KEDUDUKAN DAN PERAN PASIRAH DALAM KEPEMIMPINAN TINGKAT MARGA DI PEDALAMAN PALEMBANG 1825—1942
JUDUL BUKU |
Kedudukan Dan Peran Pasirah Dalam Kepemimpinan Tingkat Marga Di Pedalaman
Palembang 1825—1942 |
KEPENGARANGAN |
Rimbun Natamarga |
TAHUN TERBIT |
2021 |
TEBAL BUKU |
x + 164 |
UKURAN BUKU |
14,8 x 21 cm |
ISBN |
978-623-91367-3-4 |
PENERBIT |
Yayasan Studi Ekonomi dan Kewirausahaan |
HARGA BUKU (BELUM TERMASUK ONGKIR) |
Rp 50.000,- |
PEMESANAN BUKU |
Kompleks Sembawa Azhar Permai Blok AF/05, RT 31 RW 07, Lalang Sembawa, Kecamatan Sembawa, Kabupaten Banyuasin, Sumatera Selatan 30953 |
TENTANG BUKU
MASYARAKAT
pedalaman Palembang adalah masyarakat perairan sungai yang terkategori secara
geografis dan sosial-budaya menjadi kawasan iliran
dan uluan. Dapat dikatakan bahwa
masyarakat iliran adalah masyarakat
terbuka yang berladang dan berdagang, sedangkan masyarakat uluan adalah masyarakat tertutup yang berladang untuk kebutuhan
sendiri. Pasirah di iliran adalah pemimpin suatu marga, sedangkan pasirah di uluan adalah
kepala sumbai.
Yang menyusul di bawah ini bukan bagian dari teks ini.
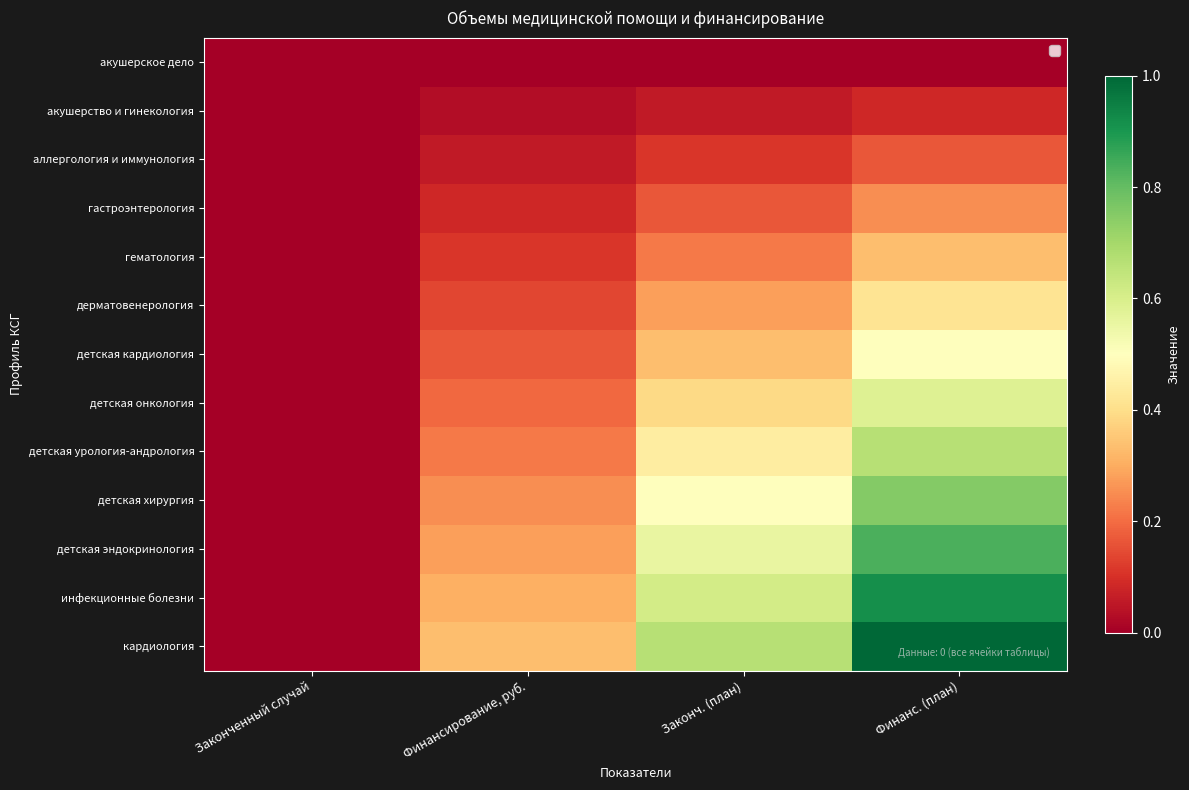

How many distinct data groups are displayed?

13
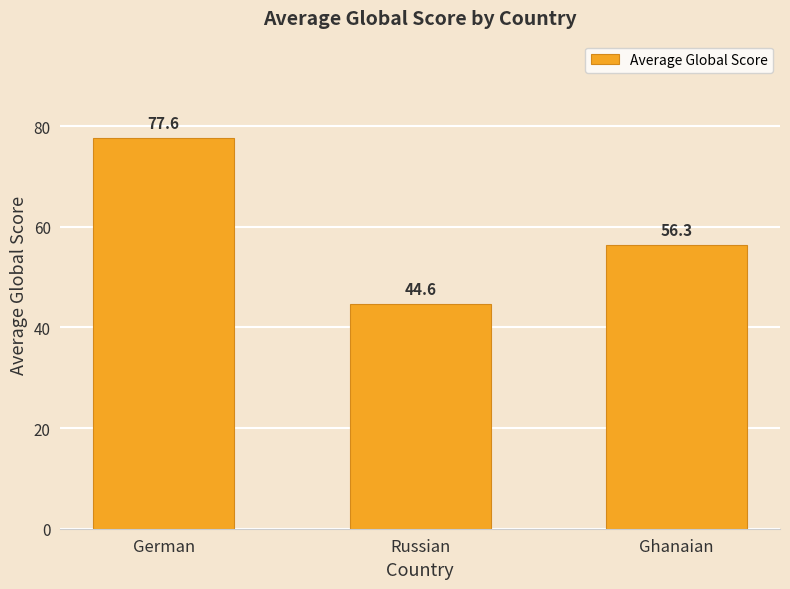

Reading left to right, what are all the values shown in this chart?

77.6	44.6	56.3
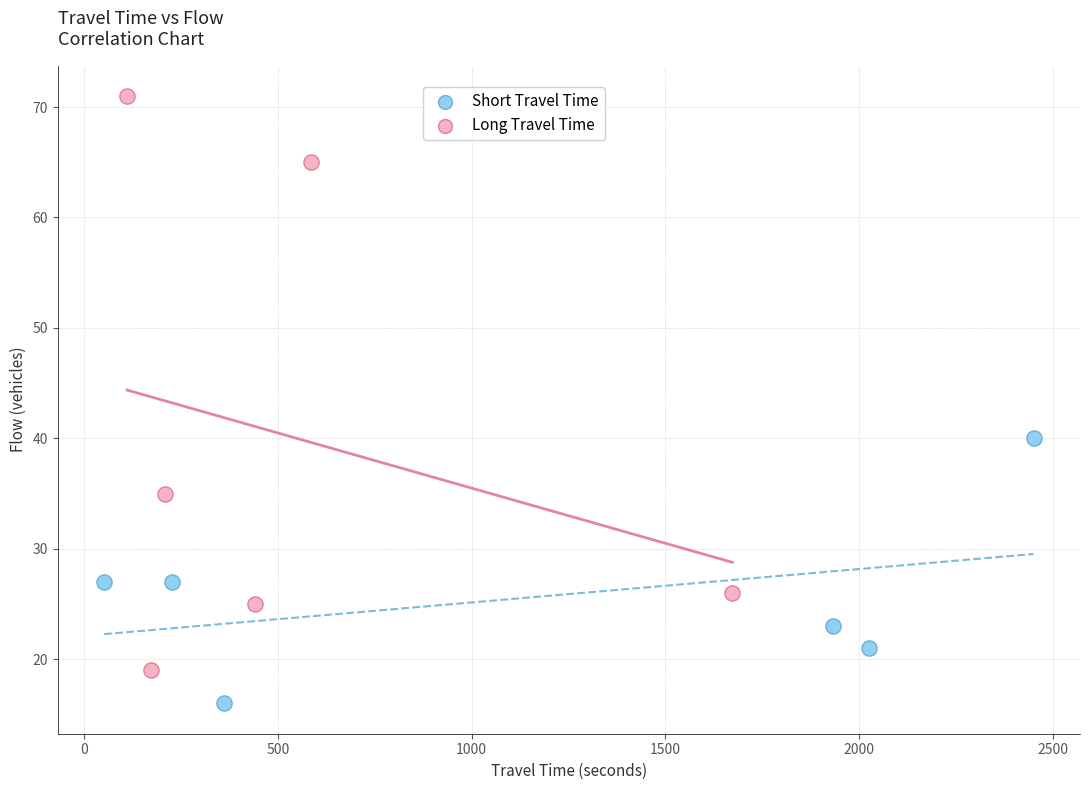

What are all the series names shown in the legend?

Short Travel Time, Long Travel Time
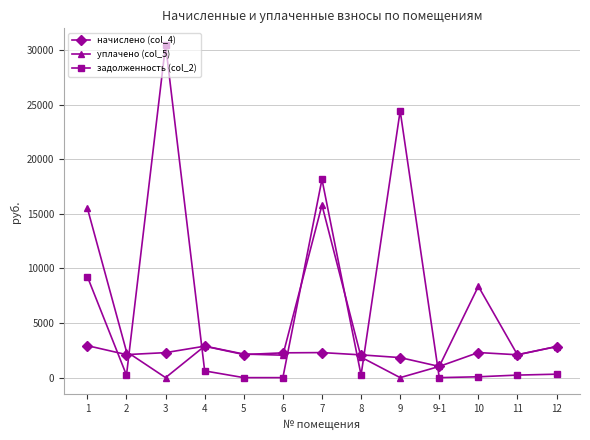

What is the average value of the уплачено (col_5) series?

4386.3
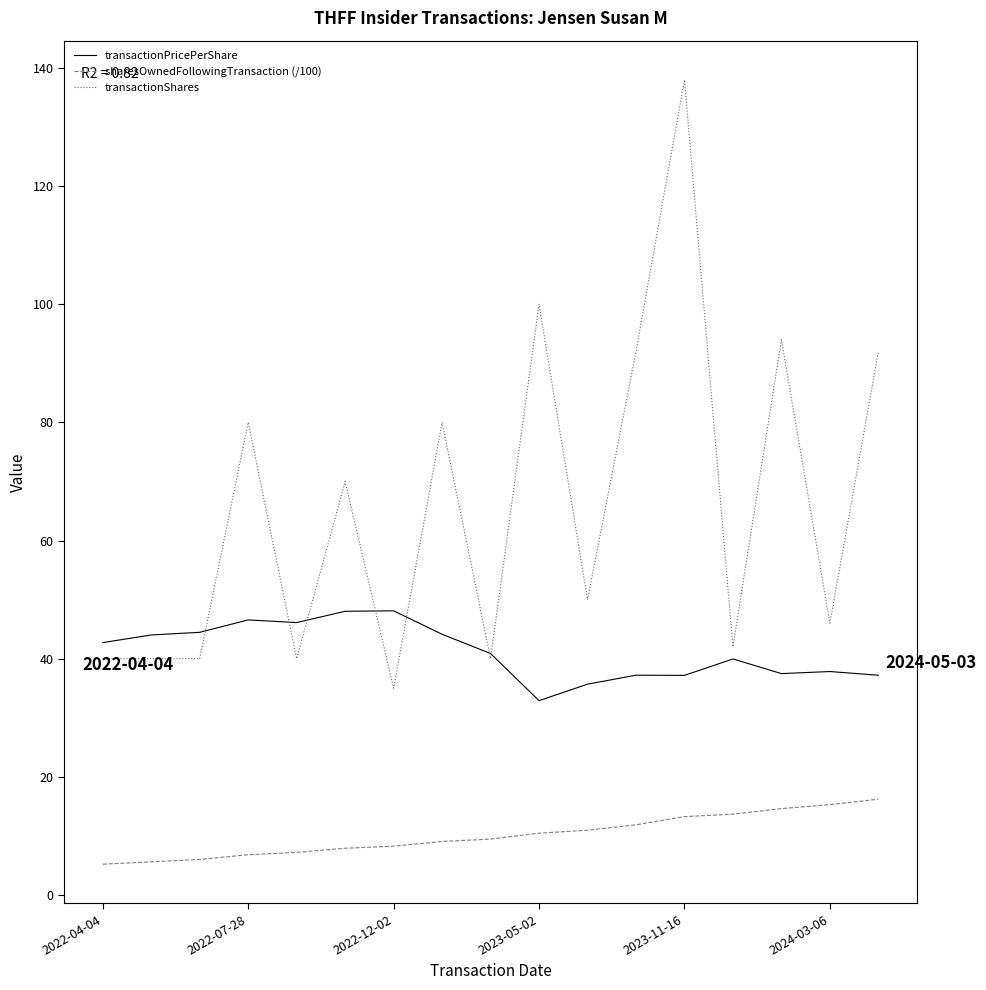

Which series has the largest range (max minus min)?

transactionShares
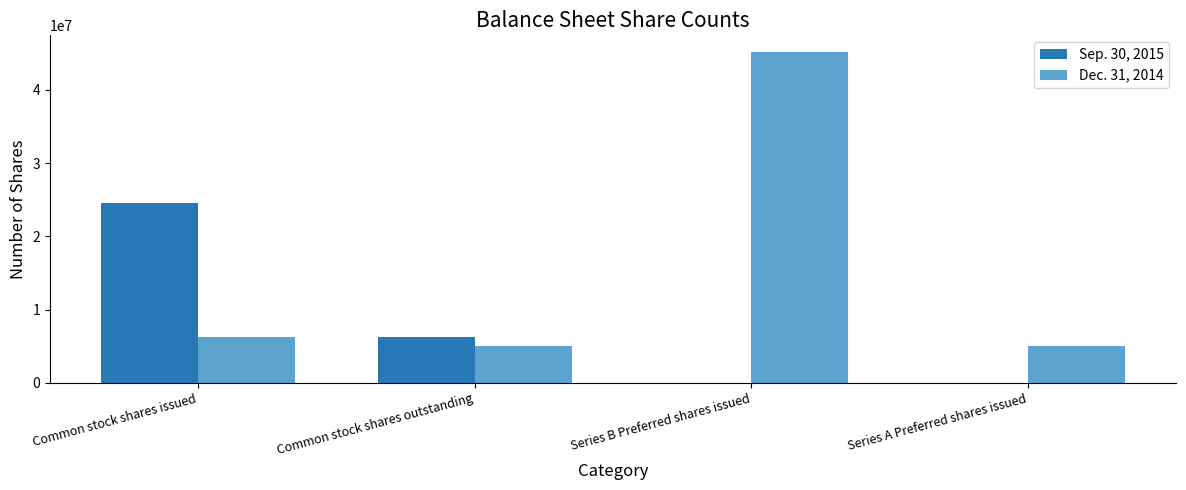

Reading right to left, extract all data points from this chart.

Sep. 30, 2015: 0	0	6290317	24569919
Dec. 31, 2014: 5000000	45186334	5000000	6290317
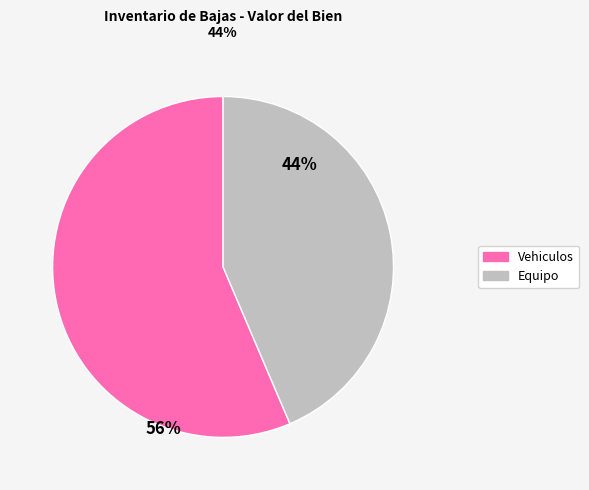

Is there a majority slice in this chart?

Yes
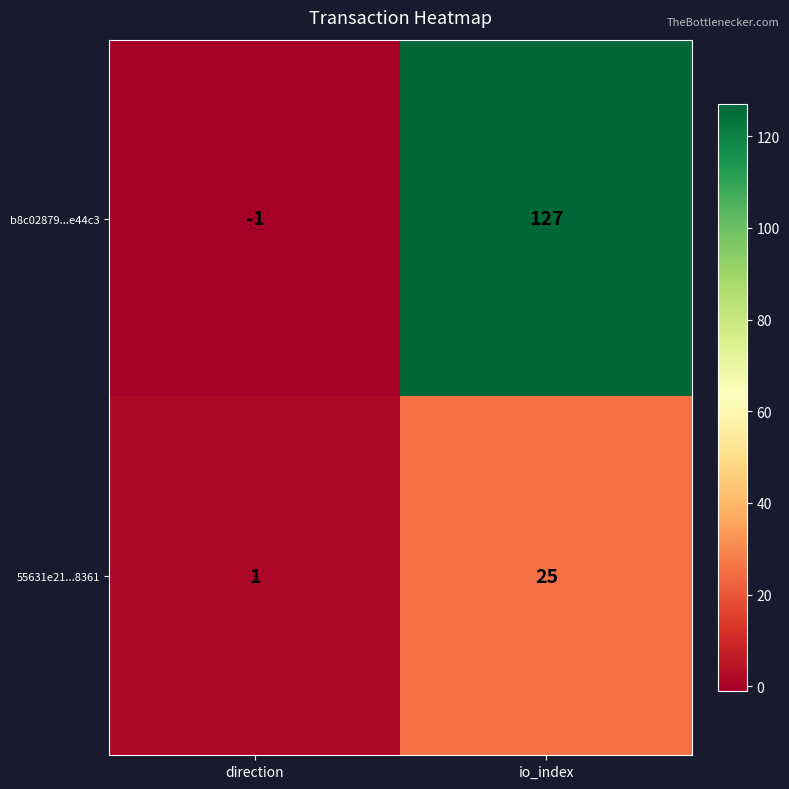

Count the number of data series in this chart.

2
Sebagai pemimpin marga, seorang pasirah juga memiliki kedudukan sebagai seorang kepala adat
dan/atau sebagai kepala suku setempat yang memiliki wewenang dalam peradilan
adat setempat, sehingga memiliki wibawa yang diakui oleh rakyatnya
masing-masing dan telah tertanam bertahun-tahun.
Kewibawaan
yang dimiliki pasirah adalah faktor
yang dimanfaatkan oleh pemerintah kolonial untuk menjalankan kepentingan
Belanda di pedalaman Palembang. Pemerintah kolonial merekayasa aturan adat
setempat dalam bentuk Undang-Undang
Simbur Cahaya, menambah penghasilan para pasirah menjadi 20% dari pajak, dan memberi wewenang untuk
mempekerjakan para kuli-bujang untuk
memperbesar wibawa para pasirah. Langkah-langkah ini dilakukan, karena
para pasirah ditempatkan sebagai
perantara antara pemerintah kolonial dengan rakyat di tingkat marga.